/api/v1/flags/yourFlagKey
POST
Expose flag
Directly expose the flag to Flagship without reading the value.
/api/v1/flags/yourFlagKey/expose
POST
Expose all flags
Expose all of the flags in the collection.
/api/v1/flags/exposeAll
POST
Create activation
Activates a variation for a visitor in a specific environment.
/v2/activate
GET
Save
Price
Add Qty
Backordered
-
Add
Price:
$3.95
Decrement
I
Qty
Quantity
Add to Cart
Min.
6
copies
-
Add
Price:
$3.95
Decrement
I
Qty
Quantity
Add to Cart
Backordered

::::::

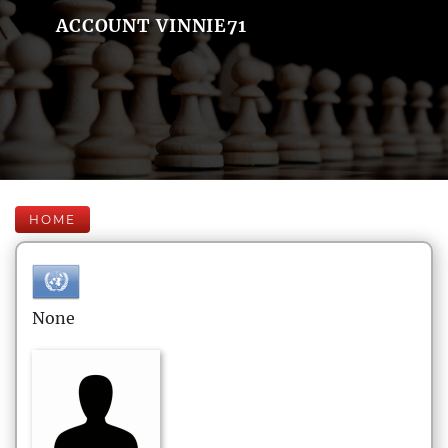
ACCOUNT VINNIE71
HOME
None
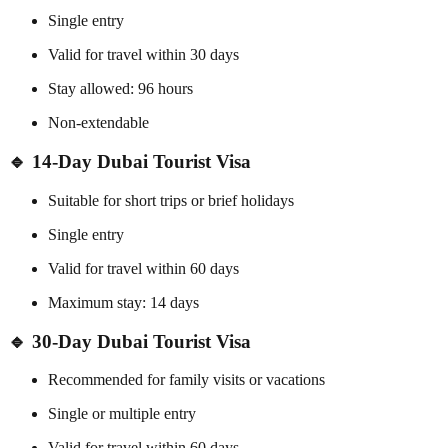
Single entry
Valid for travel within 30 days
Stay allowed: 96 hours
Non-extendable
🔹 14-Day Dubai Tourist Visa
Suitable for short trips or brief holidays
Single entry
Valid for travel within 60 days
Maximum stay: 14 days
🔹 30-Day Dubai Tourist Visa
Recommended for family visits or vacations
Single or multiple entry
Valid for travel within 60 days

::::::

● **TASK TO CARRY OUT**
The expected answer is a copy of each line in the records that holds the word "Visa".

● **SOLVED EXERCISE**
🔹 14-Day Dubai Tourist Visa
🔹 30-Day Dubai Tourist Visa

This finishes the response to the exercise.